Problem/Motivation

This is a public follow-up for https://security.drupal.org/node/180370 following the 2 week waiting period for both maintainers and security team members to change the issue status away from "Needs public followup".

Acquia Search has a potential to become a contributor to temporary denial of service conditions on cache clear due to excessive locking, which can lead to exhaustion of PHP processes. On cold caches, multiple blocking HTTP requests are made from the Drupal application to Acquia hosted services, each of which have nondeterministic timing in their responses. Acquia Search in particular has the potential to lock a PHP process for up to 90 seconds.

In \Drupal\acquia_search\AcquiaSearchApiClient::getSearchIndexes we see the following code:

    $lock = 'acquia_search_get_search_indexes';
    if (!$this->lock->acquire($lock)) {
      $this->lock->wait($lock);
      // Throw an exception after X amount of seconds.
      if (!$this->lock->acquire($lock)) {
        throw new \Exception("Couldn't acquire lock for $lock in less than 30 seconds.");
      }
    }

Picking this apart, the first call to $this->lock->acquire($lock)) has the potential to block the process for up to 30 seconds. Next, $this->lock->wait($lock) has the potential to block the process for an additional 30 seconds. Finally, the second call to $this->lock->acquire($lock) can block for another 30 seconds. In total, it seems that this code has the latent potential to halt a PHP process for up to 90 seconds.

We have seen this exception thrown recently on deployments right after drush cr steps.

Steps to reproduce

With a large site under heavy load, flush caches. Sometimes, witness that PHP processes are exhausted and that Couldn't acquire lock for acquia_search_get_search_indexes in less than 30 seconds. exceptions appear in the error logs.

Proposed resolution

Greatly reduce lock timing from the default 30 seconds to something more sane. What exactly is the API performance timing of the Acquia services that the HTTP calls are made to? Responses in 1 second? 3 seconds? Surely 30 second responses aren't to be expected from the Acquia services.

- or -

Only lock on one process and on subsequent requests, return immediately, perhaps making a call to \Drupal::messenger() with a user-friendly error message. I.e. "Acquia Search is not available right now, please try again in a few seconds."

Remaining tasks

Discuss, open MR, commit, profit.

User interface changes

Perhaps a new end-user facing error message.

API changes

TBD

Data model changes

None

CommentFileSizeAuthor
#5 acquia_serach-3466306.patch1002 byteschandu7929
Command icon Show commands

Start within a Git clone of the project using the version control instructions.

☆ ☆ ☆

■ EXERCISE GOAL: Write the next part of the Acquia Search locking issue, starting after its last sentence. The records have nothing to do with the Acquia Search locking issue.

☆ ☆ ☆

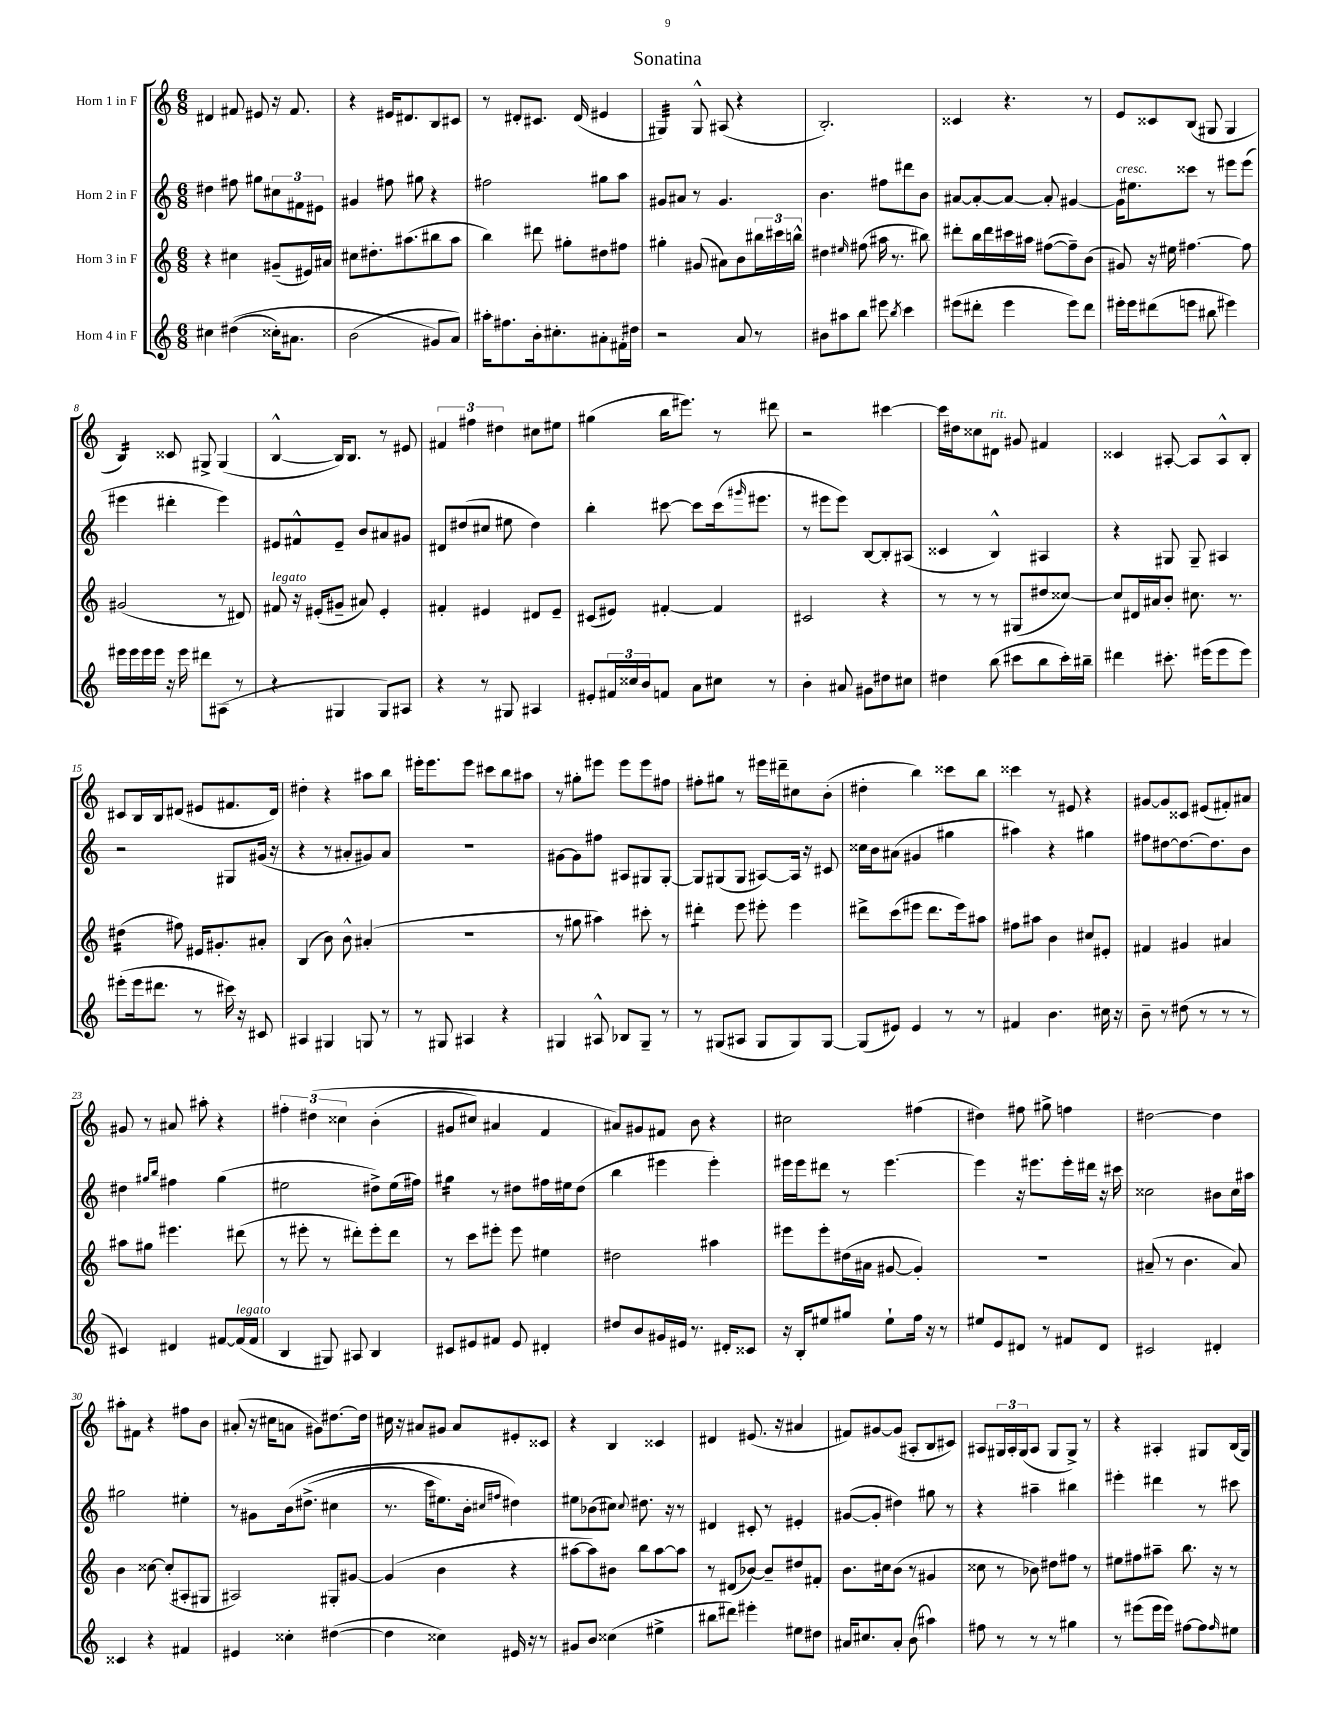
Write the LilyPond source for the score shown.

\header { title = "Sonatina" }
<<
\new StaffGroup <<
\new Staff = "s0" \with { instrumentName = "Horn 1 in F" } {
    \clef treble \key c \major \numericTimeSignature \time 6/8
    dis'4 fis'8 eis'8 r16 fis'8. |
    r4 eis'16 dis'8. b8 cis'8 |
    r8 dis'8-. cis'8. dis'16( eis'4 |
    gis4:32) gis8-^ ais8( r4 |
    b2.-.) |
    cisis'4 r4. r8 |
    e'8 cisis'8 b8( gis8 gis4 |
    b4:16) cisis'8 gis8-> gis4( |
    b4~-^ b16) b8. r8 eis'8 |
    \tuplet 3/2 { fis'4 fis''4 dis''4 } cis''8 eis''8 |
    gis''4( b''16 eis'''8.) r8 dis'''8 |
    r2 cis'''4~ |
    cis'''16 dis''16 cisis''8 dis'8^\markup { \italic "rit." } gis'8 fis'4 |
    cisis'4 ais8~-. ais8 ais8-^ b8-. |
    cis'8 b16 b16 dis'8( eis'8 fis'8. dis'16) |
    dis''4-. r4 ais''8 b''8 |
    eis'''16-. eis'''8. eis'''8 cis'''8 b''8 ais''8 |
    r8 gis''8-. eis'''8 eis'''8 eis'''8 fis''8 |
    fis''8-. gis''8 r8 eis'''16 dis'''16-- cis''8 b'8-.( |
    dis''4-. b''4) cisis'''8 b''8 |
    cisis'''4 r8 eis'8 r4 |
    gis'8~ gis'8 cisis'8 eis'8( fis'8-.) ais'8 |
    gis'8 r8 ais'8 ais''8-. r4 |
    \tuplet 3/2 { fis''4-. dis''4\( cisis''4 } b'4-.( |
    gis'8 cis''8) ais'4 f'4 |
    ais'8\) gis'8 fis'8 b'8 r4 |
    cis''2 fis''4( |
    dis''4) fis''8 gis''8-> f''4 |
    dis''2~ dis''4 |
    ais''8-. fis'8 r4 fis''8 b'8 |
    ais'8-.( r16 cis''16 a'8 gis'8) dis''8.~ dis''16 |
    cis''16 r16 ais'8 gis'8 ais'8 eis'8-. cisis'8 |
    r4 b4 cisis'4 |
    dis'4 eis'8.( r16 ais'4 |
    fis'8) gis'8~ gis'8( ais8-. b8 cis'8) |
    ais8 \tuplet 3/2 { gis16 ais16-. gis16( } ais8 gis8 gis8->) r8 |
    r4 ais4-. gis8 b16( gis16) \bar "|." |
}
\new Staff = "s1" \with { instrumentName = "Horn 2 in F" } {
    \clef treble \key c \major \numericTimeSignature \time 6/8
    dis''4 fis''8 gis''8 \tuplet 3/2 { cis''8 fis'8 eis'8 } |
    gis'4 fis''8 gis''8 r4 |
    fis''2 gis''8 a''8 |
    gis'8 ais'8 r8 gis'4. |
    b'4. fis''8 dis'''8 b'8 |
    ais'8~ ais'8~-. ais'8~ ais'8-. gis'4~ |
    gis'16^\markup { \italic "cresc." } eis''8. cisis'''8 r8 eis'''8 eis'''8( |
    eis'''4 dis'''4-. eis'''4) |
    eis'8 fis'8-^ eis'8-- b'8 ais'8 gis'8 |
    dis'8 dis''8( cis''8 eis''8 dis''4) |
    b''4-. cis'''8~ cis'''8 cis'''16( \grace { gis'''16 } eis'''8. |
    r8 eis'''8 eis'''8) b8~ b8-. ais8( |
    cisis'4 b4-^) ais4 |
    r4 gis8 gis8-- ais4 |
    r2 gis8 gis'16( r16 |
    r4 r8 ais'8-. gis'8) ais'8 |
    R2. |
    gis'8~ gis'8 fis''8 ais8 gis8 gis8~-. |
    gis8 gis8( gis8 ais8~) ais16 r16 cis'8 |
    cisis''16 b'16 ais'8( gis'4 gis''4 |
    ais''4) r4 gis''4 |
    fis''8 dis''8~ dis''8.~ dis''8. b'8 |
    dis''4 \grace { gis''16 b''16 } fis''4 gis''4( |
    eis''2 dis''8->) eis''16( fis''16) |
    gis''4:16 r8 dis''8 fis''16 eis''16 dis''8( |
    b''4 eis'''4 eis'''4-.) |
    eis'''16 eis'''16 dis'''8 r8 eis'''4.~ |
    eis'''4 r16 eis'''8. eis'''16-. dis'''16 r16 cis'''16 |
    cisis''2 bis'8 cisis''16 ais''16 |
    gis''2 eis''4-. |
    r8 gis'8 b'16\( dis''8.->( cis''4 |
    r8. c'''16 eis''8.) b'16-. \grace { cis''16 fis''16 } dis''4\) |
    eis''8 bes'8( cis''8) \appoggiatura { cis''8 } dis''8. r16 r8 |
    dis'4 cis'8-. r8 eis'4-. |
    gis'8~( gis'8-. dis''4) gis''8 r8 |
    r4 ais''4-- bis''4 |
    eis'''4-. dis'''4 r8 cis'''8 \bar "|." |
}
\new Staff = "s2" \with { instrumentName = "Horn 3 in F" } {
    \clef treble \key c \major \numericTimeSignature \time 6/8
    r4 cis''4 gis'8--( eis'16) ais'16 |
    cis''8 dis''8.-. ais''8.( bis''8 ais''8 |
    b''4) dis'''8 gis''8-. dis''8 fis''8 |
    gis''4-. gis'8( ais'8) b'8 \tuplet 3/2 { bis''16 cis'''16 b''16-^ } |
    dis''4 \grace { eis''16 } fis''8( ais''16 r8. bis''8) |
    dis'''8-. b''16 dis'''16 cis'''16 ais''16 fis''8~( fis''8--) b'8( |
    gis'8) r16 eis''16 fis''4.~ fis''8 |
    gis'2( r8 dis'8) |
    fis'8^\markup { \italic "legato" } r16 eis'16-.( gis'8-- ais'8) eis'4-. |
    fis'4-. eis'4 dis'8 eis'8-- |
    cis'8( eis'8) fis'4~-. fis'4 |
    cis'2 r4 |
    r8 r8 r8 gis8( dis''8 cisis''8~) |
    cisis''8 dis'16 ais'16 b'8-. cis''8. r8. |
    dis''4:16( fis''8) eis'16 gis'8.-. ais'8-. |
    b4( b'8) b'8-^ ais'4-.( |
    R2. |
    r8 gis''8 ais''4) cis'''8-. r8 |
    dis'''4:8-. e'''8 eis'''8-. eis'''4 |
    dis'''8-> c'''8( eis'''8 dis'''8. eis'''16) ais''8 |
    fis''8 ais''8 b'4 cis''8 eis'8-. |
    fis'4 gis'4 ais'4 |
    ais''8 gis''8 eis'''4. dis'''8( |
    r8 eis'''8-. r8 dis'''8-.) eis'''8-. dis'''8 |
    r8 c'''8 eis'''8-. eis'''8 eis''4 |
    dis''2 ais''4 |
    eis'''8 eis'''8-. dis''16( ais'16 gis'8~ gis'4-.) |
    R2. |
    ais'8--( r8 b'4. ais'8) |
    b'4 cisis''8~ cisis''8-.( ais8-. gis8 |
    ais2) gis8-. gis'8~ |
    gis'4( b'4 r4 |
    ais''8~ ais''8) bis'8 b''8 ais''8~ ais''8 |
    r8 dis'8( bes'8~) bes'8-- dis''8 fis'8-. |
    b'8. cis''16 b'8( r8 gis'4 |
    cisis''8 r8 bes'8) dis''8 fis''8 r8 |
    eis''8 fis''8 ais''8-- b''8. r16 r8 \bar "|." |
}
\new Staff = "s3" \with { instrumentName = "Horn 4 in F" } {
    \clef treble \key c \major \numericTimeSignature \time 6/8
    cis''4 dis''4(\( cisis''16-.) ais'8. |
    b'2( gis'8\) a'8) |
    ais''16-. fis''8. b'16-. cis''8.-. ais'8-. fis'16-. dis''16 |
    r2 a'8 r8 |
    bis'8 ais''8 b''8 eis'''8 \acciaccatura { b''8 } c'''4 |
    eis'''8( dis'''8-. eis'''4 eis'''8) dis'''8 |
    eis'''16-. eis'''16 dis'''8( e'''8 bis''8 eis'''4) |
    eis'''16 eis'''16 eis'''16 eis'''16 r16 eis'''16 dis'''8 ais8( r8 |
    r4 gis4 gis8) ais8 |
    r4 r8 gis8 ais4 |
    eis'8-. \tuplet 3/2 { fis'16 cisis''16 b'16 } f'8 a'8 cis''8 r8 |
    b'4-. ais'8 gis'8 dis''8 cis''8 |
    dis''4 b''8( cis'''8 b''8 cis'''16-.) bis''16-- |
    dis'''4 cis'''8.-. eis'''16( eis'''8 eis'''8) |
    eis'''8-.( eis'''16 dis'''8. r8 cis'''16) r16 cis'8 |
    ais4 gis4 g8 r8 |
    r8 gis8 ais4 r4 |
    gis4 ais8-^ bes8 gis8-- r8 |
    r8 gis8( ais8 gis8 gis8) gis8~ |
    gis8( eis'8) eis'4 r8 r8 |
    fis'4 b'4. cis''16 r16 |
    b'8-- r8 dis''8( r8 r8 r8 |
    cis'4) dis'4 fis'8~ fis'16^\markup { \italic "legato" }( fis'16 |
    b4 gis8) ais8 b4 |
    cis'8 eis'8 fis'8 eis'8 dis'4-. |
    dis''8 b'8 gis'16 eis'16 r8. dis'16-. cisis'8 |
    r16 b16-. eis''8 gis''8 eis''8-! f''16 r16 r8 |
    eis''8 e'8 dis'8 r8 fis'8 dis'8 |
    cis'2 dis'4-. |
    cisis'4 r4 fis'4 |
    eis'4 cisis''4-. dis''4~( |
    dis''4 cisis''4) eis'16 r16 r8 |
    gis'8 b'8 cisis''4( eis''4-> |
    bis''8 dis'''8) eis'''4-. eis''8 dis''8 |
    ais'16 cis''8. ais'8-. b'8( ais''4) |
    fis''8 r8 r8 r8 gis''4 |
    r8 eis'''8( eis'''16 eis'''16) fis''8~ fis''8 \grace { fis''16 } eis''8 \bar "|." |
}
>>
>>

☆ ☆ ☆

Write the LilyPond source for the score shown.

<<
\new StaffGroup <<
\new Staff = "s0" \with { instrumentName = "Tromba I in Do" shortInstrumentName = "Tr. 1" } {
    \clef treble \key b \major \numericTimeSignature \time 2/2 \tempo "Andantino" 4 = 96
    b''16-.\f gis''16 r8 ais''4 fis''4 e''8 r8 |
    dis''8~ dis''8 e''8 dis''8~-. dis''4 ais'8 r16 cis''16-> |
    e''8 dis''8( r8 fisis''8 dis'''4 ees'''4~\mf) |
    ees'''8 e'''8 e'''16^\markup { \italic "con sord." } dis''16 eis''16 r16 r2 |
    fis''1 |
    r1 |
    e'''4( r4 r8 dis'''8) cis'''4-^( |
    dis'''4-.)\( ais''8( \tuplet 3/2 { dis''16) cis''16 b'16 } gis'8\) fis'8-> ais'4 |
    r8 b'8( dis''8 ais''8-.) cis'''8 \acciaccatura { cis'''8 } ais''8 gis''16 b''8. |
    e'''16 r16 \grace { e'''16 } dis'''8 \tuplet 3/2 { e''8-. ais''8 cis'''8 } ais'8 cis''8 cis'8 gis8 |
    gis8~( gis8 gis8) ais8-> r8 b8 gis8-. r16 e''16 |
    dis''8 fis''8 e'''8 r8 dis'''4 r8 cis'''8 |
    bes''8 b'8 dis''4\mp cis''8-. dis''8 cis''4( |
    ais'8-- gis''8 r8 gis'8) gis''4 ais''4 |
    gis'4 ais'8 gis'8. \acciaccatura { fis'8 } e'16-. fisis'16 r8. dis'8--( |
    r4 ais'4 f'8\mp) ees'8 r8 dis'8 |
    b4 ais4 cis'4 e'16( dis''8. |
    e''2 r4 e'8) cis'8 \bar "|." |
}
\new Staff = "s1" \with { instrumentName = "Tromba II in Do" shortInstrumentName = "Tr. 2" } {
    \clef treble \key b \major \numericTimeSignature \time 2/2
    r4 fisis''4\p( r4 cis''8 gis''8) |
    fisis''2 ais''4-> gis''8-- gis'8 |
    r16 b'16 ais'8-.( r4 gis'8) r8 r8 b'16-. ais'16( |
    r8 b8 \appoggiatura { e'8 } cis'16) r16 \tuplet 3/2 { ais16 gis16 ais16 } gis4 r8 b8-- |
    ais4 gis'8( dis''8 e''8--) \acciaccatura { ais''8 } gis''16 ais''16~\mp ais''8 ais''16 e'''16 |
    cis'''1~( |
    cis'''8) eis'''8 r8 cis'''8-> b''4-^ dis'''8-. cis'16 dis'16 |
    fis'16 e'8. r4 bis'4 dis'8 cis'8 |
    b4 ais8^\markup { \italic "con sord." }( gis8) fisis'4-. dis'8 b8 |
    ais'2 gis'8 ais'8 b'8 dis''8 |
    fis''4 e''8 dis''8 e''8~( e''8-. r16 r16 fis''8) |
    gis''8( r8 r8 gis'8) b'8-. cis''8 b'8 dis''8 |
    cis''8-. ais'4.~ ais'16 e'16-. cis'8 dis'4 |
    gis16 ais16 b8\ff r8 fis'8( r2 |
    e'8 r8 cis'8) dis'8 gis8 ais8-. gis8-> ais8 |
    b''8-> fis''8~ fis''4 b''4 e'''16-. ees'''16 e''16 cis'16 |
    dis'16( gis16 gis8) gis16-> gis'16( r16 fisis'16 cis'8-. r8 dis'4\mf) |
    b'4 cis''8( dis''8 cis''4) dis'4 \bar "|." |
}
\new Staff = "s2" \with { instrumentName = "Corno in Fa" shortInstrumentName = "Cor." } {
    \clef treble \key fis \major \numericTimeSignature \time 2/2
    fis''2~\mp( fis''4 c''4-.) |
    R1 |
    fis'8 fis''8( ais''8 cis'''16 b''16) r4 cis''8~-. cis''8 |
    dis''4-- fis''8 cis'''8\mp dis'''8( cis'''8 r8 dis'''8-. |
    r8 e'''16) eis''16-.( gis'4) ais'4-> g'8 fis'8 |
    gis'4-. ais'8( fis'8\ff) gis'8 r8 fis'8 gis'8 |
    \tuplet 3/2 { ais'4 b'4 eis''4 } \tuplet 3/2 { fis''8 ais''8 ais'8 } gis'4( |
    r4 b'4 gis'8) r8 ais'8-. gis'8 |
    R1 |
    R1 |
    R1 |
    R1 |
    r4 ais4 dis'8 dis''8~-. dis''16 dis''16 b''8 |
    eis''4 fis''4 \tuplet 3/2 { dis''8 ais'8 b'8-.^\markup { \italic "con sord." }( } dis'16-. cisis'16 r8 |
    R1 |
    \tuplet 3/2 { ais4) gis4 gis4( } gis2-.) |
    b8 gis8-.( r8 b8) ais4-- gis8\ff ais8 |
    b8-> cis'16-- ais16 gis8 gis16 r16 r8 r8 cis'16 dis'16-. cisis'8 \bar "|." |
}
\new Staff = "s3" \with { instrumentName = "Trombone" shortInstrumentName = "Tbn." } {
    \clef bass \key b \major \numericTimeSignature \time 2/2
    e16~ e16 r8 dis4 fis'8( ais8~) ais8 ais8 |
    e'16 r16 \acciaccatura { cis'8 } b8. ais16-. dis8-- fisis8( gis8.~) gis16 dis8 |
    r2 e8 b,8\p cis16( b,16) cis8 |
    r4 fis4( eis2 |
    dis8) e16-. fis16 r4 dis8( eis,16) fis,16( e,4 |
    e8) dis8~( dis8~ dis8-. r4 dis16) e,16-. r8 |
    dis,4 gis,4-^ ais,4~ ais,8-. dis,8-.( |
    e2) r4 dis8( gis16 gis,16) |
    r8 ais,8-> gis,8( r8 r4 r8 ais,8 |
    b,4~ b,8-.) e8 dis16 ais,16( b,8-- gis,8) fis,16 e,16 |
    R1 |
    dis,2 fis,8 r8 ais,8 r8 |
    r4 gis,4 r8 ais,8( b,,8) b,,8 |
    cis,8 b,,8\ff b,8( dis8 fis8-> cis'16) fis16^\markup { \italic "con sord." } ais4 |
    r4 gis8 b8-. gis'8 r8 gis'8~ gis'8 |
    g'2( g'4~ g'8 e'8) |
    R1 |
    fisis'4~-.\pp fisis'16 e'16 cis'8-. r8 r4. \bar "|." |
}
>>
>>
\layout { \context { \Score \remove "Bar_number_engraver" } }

☆ ☆ ☆

■ OUTPUT:
Or, if you do not have SSH keys set up on git.drupalcode.org:

Comments

Luke.Leber created an issue. See original summary.

rajeshreeputra made their first commit to this issue’s fork.

chandu7929 made their first commit to this issue’s fork.

chandu7929’s picture

StatusFileSize
new1002 bytes
chandu7929’s picture

Status: Active » Needs review

I have verified the attached patch which fixes the issue. Needs review.

"patches": {
            "drupal/acquia_search": {
                "Acquia Search can lock threads excessively leading to denial of service on cache clear": "https://www.drupal.org/files/issues/2024-09-10/acquia_serach-3466306.patch"
            }
        }
luke.leber’s picture

Status: Needs review » Needs work

I'm not sure that any refactoring effort that still utilizes locks to make multiple request processes wait is a real solution to this problem.

There are two things that can potentially help:

1. Greatly reduce lock time (a naive approach here could simply cause WSOD conditions for website visitors, so this probably isn't a viable solution).

2. Gracefully handle scenarios where there is *a single* process waiting for a response from the Acquia infrastructure and degrade the search experience until that process succeeds.

It's unclear how Acquia manages community contributions to their modules, but these are my recommendations FWIW.

Setting back to NW. If that's not welcomed in this context, let me know and I won't interfere further.

Thanks.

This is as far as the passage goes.